Texte fourni:
* * * * *

La boîte se déplace à travers l'ellipsoïde : la courbe d'intersection, réunion d'arcs d'ellipses, se déforme en continu.
L'ellipsoïde est fixe, centré à l'origine, d'équation :
x²/a² + y²/b² + z²/c² = 1, avec a = 1,6 ; b = 1,05 ; c = 0,85.
Le parallélépipède est à faces parallèles aux plans de coordonnées et son centre P(t) décrit une courbe de Lissajous dans l'espace. Chacune de ses six faces est portée par un plan du type x = x0 (ou y = y0, z = z0). Or la section d'un ellipsoïde par un tel plan, lorsqu'elle est non vide, est une ellipse : pour le plan x = x0 avec |x0| < a, on obtient
y²/(b²k) + z²/(c²k) = 1, où k = 1 − x0²/a².
La courbe d'intersection des deux surfaces (tracée en rouge) est donc la réunion des arcs de ces six ellipses retenus à l'intérieur du rectangle de chaque face. Les portions d'arêtes de la boîte situées à l'intérieur de l'ellipsoïde sont obtenues en résolvant une équation du second degré le long de chaque arête ; elles apparaissent en pointillés ambre.
Selon la position de la boîte, la courbe rouge change de topologie : une seule boucle fermée, plusieurs boucles disjointes, ou rien du tout lorsque les deux solides se séparent. Observez les transitions : elles se produisent exactement lorsque la courbe rencontre une arête de la boîte ou devient tangente à une face.

* * * * *

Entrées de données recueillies
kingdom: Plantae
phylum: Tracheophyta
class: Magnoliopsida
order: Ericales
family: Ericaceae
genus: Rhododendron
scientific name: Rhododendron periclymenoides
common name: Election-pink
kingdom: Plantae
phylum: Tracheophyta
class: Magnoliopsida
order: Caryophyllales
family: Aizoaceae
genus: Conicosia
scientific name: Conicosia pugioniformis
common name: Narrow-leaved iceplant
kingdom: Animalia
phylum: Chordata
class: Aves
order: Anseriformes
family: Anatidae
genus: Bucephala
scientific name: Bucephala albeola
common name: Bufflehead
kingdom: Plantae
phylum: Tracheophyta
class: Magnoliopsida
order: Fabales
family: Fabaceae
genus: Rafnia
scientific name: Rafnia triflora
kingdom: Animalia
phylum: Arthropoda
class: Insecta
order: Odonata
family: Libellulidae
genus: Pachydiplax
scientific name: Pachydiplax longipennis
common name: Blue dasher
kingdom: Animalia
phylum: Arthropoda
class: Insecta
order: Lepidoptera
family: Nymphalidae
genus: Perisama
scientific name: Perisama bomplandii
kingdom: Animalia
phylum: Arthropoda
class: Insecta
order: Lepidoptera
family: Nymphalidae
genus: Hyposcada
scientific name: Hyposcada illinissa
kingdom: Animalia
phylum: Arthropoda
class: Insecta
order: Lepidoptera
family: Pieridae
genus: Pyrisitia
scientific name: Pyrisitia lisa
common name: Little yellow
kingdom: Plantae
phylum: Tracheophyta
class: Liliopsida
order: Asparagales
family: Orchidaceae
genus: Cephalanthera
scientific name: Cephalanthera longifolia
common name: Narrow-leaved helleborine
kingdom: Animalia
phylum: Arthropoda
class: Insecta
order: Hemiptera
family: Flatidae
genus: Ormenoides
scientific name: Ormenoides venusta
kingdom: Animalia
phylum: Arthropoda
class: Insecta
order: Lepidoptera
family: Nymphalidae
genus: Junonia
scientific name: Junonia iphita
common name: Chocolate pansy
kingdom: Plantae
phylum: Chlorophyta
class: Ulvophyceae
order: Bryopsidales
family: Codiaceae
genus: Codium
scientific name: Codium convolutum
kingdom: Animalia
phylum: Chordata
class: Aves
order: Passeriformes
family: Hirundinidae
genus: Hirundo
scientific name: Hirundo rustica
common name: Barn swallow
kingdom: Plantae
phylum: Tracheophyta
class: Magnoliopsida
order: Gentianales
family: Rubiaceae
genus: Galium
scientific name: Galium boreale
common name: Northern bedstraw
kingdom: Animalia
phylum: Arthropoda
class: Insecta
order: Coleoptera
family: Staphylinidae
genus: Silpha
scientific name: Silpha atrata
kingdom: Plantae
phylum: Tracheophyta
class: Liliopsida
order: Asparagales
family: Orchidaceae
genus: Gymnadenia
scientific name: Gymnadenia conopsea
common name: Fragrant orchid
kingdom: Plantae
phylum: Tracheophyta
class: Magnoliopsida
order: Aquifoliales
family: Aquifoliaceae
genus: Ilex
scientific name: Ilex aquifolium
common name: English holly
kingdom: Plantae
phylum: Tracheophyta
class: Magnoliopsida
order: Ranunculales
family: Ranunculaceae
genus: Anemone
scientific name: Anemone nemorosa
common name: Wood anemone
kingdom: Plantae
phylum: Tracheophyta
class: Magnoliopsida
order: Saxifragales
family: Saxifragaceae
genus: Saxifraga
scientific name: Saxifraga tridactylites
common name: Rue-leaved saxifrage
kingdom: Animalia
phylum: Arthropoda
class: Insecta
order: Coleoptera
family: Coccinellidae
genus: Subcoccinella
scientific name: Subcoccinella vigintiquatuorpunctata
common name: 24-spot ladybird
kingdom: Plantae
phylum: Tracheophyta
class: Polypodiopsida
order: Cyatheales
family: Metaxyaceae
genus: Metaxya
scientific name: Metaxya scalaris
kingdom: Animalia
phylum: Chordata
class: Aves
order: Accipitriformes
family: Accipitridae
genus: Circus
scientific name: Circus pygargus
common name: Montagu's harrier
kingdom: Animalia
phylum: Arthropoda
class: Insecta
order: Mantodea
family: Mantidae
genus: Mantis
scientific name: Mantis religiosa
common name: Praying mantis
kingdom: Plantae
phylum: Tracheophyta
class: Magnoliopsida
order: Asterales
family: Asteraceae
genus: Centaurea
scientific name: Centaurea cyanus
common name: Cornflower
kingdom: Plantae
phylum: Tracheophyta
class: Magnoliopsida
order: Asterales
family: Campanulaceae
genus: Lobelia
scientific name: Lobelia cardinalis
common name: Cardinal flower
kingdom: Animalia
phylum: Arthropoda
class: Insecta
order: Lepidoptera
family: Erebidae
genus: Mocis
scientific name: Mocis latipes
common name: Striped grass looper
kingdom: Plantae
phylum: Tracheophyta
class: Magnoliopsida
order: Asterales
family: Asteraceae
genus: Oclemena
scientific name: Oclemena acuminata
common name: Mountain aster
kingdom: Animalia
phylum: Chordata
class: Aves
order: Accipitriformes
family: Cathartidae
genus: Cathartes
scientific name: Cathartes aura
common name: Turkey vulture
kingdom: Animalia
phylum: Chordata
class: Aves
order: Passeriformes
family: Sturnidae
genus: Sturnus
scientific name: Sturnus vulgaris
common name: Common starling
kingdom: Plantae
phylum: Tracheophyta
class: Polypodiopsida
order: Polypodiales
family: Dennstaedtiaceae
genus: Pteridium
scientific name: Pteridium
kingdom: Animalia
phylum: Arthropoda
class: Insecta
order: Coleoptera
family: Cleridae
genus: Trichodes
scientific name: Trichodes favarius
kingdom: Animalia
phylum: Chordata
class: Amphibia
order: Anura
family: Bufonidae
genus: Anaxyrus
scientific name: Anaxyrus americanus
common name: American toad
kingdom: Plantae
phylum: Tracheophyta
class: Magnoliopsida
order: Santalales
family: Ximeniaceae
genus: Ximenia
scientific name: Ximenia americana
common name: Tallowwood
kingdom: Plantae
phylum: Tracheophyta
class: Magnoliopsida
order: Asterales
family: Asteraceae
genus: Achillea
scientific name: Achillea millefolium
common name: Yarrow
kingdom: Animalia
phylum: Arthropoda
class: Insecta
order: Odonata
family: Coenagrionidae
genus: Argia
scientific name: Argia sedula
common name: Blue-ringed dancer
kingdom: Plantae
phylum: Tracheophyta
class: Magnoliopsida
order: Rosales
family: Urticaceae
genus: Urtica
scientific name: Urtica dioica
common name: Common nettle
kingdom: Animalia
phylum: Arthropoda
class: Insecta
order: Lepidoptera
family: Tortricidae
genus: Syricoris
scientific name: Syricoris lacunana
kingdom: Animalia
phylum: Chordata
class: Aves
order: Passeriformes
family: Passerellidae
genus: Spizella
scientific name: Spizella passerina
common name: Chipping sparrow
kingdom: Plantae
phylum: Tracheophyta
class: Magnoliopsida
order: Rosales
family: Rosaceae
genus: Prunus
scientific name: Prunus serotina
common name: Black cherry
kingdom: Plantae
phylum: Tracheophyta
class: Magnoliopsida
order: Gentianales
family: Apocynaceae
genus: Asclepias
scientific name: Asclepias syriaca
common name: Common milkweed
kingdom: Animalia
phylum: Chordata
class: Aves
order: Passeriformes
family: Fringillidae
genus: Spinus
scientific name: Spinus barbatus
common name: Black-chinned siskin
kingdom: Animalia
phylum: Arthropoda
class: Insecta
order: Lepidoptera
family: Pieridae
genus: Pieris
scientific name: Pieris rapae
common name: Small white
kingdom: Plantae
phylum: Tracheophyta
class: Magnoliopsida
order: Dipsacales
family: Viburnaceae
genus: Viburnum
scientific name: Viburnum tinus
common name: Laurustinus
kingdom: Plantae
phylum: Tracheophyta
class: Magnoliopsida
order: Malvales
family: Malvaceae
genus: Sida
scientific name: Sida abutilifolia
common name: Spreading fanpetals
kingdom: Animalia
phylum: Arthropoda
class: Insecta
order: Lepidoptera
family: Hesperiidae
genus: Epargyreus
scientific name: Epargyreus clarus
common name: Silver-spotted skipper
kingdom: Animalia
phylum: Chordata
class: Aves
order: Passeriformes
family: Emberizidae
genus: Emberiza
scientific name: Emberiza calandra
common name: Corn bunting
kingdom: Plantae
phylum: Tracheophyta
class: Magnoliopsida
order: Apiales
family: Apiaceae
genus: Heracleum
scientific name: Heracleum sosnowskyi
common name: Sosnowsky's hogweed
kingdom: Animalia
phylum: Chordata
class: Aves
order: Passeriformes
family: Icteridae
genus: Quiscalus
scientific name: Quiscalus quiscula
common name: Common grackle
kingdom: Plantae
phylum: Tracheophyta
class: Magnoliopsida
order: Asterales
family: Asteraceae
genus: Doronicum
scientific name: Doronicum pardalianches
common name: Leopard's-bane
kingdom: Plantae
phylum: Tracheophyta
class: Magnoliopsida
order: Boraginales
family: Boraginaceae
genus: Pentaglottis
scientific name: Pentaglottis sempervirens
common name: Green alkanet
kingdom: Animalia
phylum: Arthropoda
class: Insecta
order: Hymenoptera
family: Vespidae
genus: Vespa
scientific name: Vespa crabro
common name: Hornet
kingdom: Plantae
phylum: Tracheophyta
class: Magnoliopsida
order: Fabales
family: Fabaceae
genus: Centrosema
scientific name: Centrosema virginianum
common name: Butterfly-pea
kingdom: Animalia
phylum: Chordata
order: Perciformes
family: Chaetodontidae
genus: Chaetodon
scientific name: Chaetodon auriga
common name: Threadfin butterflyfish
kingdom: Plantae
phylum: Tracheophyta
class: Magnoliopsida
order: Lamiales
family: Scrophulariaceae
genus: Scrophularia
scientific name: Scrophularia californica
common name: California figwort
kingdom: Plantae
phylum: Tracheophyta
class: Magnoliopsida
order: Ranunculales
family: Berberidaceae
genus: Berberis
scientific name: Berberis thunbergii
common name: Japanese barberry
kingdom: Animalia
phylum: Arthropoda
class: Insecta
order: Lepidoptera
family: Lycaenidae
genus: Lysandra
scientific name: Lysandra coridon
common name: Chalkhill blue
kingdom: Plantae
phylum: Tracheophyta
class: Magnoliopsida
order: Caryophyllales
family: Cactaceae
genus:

* * * * *

Ce que vous ferez:
A - Dans le texte sur l'ellipsoïde et la boîte, quelle courbe le centre P(t) du parallélépipède décrit-il ?
B - Reproduisez le passage du texte sur l'ellipsoïde et la boîte qui s'ouvre sur les mots « L'ellipsoïde est fixe, centré » et se ferme sur « en pointillés ambre. ».
Les données ne servent à rien ici.

Réponses numérotées:
A - Une courbe de Lissajous dans l'espace.

B -
L'ellipsoïde est fixe, centré à l'origine, d'équation :
x²/a² + y²/b² + z²/c² = 1, avec a = 1,6 ; b = 1,05 ; c = 0,85.
Le parallélépipède est à faces parallèles aux plans de coordonnées et son centre P(t) décrit une courbe de Lissajous dans l'espace. Chacune de ses six faces est portée par un plan du type x = x0 (ou y = y0, z = z0). Or la section d'un ellipsoïde par un tel plan, lorsqu'elle est non vide, est une ellipse : pour le plan x = x0 avec |x0| < a, on obtient
y²/(b²k) + z²/(c²k) = 1, où k = 1 − x0²/a².
La courbe d'intersection des deux surfaces (tracée en rouge) est donc la réunion des arcs de ces six ellipses retenus à l'intérieur du rectangle de chaque face. Les portions d'arêtes de la boîte situées à l'intérieur de l'ellipsoïde sont obtenues en résolvant une équation du second degré le long de chaque arête ; elles apparaissent en pointillés ambre.